When we walk down a city sidewalk filled with strangers, the hippocampus is busy making decisions on whether we need to remember all the new faces that we are seeing. In this situation, the hippocampus determines that they are unimportant to us, and so we don’t remember every single person we encounter on the street. However, in a situation where we meet a new boss, or our future in-laws, our hippocampus determines that these are people worth remembering, and so we commit them to memory.

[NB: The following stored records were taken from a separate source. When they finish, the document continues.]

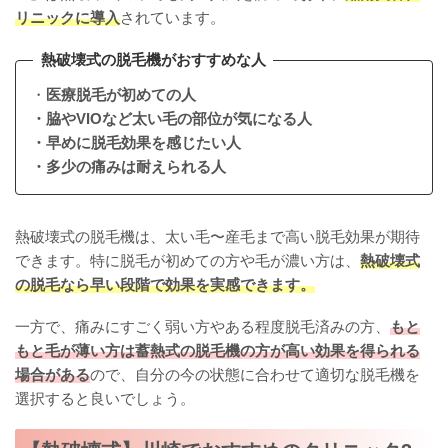
リニックに導入
されています。
熱破壊式の脱毛機がおすすめな人
・
医療脱毛が初めての人
・脇やVIOなど太い毛の部位が気になる人
・早めに脱毛効果を感じたい人
・多少の痛みは耐えられる人
熱破壊式の脱毛機は、太い毛〜産毛まで高い脱毛効果が期待
できます。特に脱毛が初めての方や毛が濃い方は、
熱破壊式
の脱毛なら早い段階で効果を実感できます。
一方で、痛みにすごく弱い方やある程度脱毛済みの方、
もと
もと毛が薄い方は蓄熱式の脱毛機の方が高い効果を得られる
場合がある
ので、自分の今の状態に合わせて適切な脱毛機を
選択すると良いでしょう。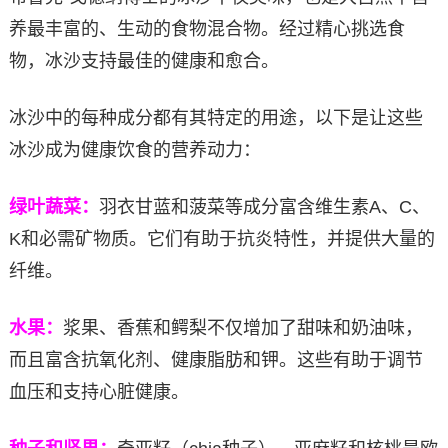
养最丰富的、生动的食物混合物。经过精心挑选食
物，冰沙支持最佳的健康和愈合。
冰沙中的每种成分都有其特定的用途，以下是让这些
冰沙成为健康饮食的营养动力：
绿叶蔬菜：
羽衣甘蓝和菠菜等成分富含维生素A、C、
K和必需矿物质。它们有助于抗炎特性，并提供大量的
纤维。
水果：
浆果、香蕉和鳄梨不仅增加了甜味和奶油味，
而且富含抗氧化剂、健康脂肪和钾。这些有助于调节
血压和支持心脏健康。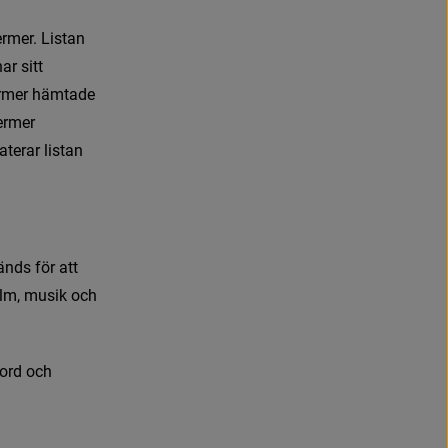
e
r
m
e
r
.
L
i
s
t
a
n
h
a
r
s
i
t
t
r
m
e
r
h
ä
m
t
a
d
e
e
r
m
e
r
a
t
e
r
a
r
l
i
s
t
a
n
ä
n
d
s
f
ö
r
a
t
t
l
m
,
m
u
s
i
k
o
c
h
o
r
d
o
c
h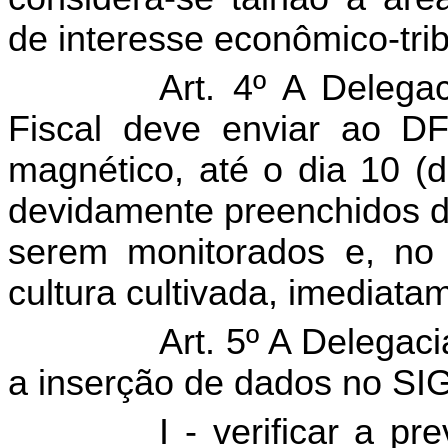
de interesse econômico-trib
Art. 4º A Delega
Fiscal deve enviar ao DF
magnético, até o dia 10 (
devidamente preenchidos d
serem monitorados e, no
cultura cultivada, imediat
Art. 5º A Delegac
a inserção de dados no SIG
I - verificar a pr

In the fall, when the trees turn gold and the air turns crisp, our thoughts may turn to the upcoming holiday season. For some, this will be a time to visit loved ones who have recently been diagnosed with Alzheimer’s. Families may even plan reunions right after a diagnosis, in the hopes of making the most of the time they have together. Interaction with family is important. If you have a large extended family, you might wish to modify your plans. Alzheimer’s is typically a slow, progressive disease, and it’s not contagious. Overtime, your interactions with your loved one will change as the disease progresses, but appropriate and purposeful interaction is essential to maintain a high quality of life.In a person with Alzheimer’s, the hippocampus starts to have problems filtering out information. It gets distracted by unimportant facts and it misses essential details. Researchers have shown that proper mental and emotional stimulation is essential to people with Alzheimer’s. In fact, it’s important for all people whether you have dementia or not. In patients with Alzheimer’s, the nature and level of this stimulation is critical.

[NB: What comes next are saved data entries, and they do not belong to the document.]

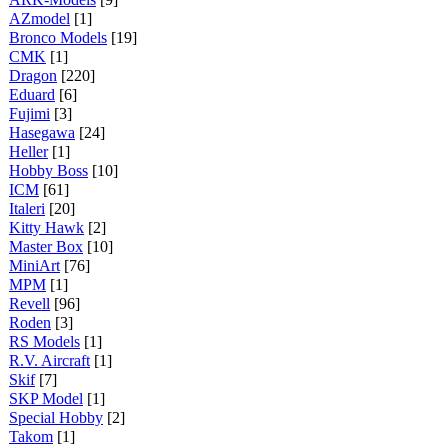
AZmodel
[1]
Bronco Models
[19]
CMK
[1]
Dragon
[220]
Eduard
[6]
Fujimi
[3]
Hasegawa
[24]
Heller
[1]
Hobby Boss
[10]
ICM
[61]
Italeri
[20]
Kitty Hawk
[2]
Master Box
[10]
MiniArt
[76]
MPM
[1]
Revell
[96]
Roden
[3]
RS Models
[1]
R.V. Aircraft
[1]
Skif
[7]
SKP Model
[1]
Special Hobby
[2]
Takom
[1]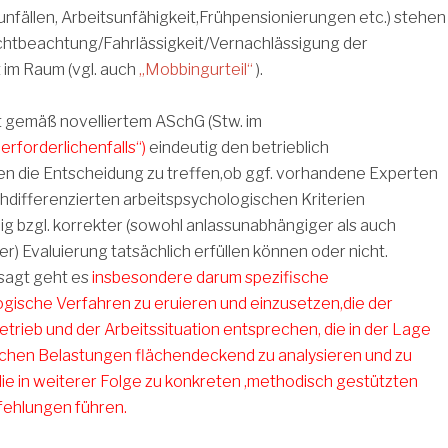
tsunfällen, Arbeitsunfähigkeit,Frühpensionierungen etc.) stehen
ichtbeachtung/Fahrlässigkeit/Vernachlässigung der
 im Raum (vgl. auch
„Mobbingurteil“
).
t gemäß novelliertem ASchG (Stw. im
„erforderlichenfalls“)
eindeutig den betrieblich
en die Entscheidung zu treffen,ob ggf. vorhandene Experten
chdifferenzierten arbeitspsychologischen Kriterien
g bzgl. korrekter (sowohl anlassunabhängiger als auch
) Evaluierung tatsächlich erfüllen können oder nicht.
sagt geht es
insbesondere darum spezifische
gische Verfahren zu eruieren und einzusetzen,die der
rieb und der Arbeitssituation entsprechen, die in der Lage
ischen Belastungen flächendeckend zu analysieren und zu
ie in weiterer Folge zu konkreten ,methodisch gestützten
ehlungen führen.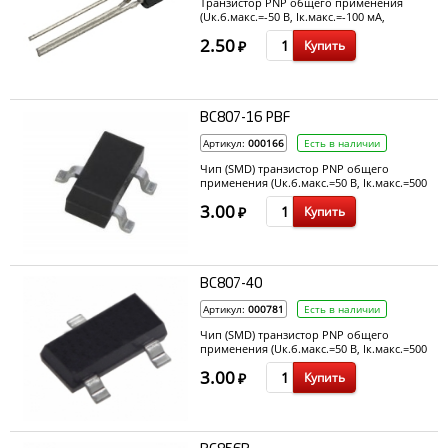
Транзистор PNP общего применения
(Uк.б.макс.=-50 В, Ік.макс.=-100 мА,
P=500мВт, h21э=420...800, fгр=300 МГц)
2.50
Купить
₽
BC807-16 PBF
Артикул:
000166
Есть в наличии
Чип (SMD) транзистор PNP общего
применения (Uк.б.макс.=50 В, Ік.макс.=500
мА, P=330мВт, h21э=100~250, fгр=200 МГц,
3.00
Купить
корпус SOT23). Аналог BC327
₽
BC807-40
Артикул:
000781
Есть в наличии
Чип (SMD) транзистор PNP общего
применения (Uк.б.макс.=50 В, Ік.макс.=500
мА, P=330мВт, h21э=250~600, fгр=200 МГц,
3.00
Купить
корпус SOT23). Аналог BC327
₽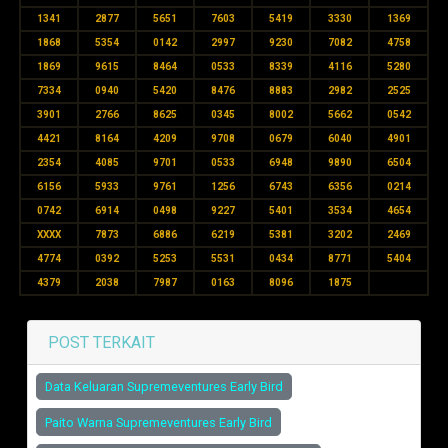
1341
2877
5651
7603
5419
3330
1369
1868
5354
0142
2997
9230
7082
4758
1869
9615
8464
0533
8339
4116
5280
7334
0940
5420
8476
8883
2982
2525
3901
2766
8625
0345
8002
5662
0542
4421
8164
4209
9708
0679
6040
4901
2354
4085
9701
0533
6948
9890
6504
6156
5933
9761
1256
6743
6356
0214
0742
6914
0498
9227
5401
3534
4654
XXXX
7873
6886
6219
5381
3202
2469
4774
0392
5253
5531
0434
8771
5404
4379
2038
7987
0163
8096
1875
POST TERKAIT
Data Keluaran Supremeventures Early Bird
Paito Warna Supremeventures Early Bird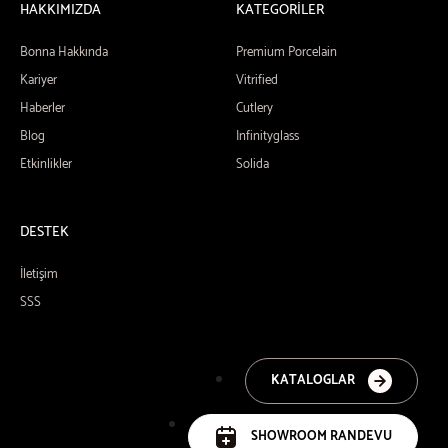
HAKKIMIZDA
KATEGORİLER
Bonna Hakkında
Premium Porcelain
Kariyer
Vitrified
Haberler
Cutlery
Blog
Infinityglass
Etkinlikler
Solida
DESTEK
İletişim
SSS
KATALOGLAR
SHOWROOM RANDEVU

As was mentioned, the hippocampus helps us to filter out stimulation coming at us, and in Alzheimer’s that part of the brain is under attack. This creates a situation that I call the Goldilocks effect, where an Alzheimer’s patient can be easily under-stimulated and easily over-stimulated. While each person is different, it’s possible to see this effect in a family reunion situation—too many people attempting to interact at the same time. The person can become overwhelmed emotionally and mentally.

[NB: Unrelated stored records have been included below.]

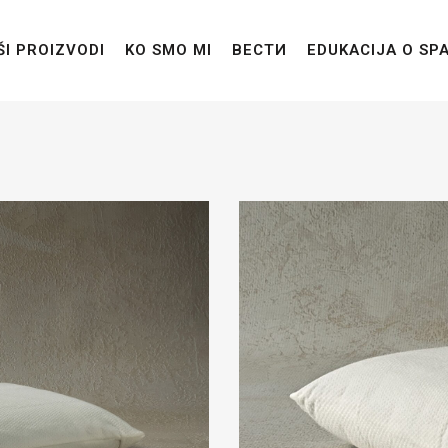
ŠI PROIZVODI
KO SMO MI
ВЕСТИ
EDUKACIJA O SP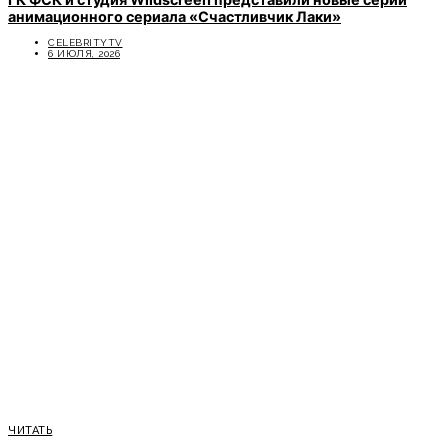
анимационного сериала «Счастливчик Лаки»
CELEBRITYTV
6 ИЮЛЯ, 2026
ЧИТАТЬ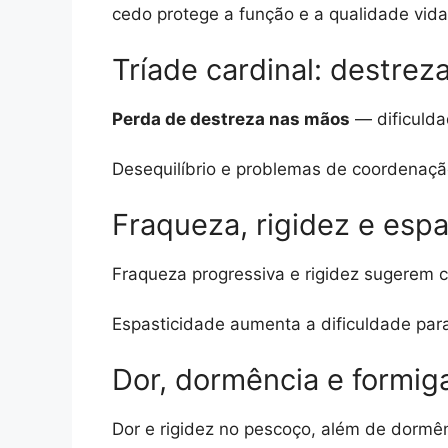
cedo protege a função e a qualidade vida
Tríade cardinal: destreza
Perda de destreza nas mãos
— dificulda
Desequilíbrio e problemas de coordenaçã
Fraqueza, rigidez e espa
Fraqueza progressiva e rigidez sugerem
Espasticidade aumenta a dificuldade par
Dor, dormência e formi
Dor e rigidez no pescoço, além de dorm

As an alternative to a single, large family gathering, you might consider spreading the visits out over an entire day or a weekend. Instead of one holiday meal and party, split into smaller groups over multiple meals. This will create a longer period of more moderate levels of stimulation. If this is done, you might find that the person has better recall and more enjoyment.
Alzheimer’s is a disease not of just one person, but a condition that affects the entire family. There may be hard times and challenges, but with some small changes you can add quality to this time of life and make new, special memories that you might not have thought possible.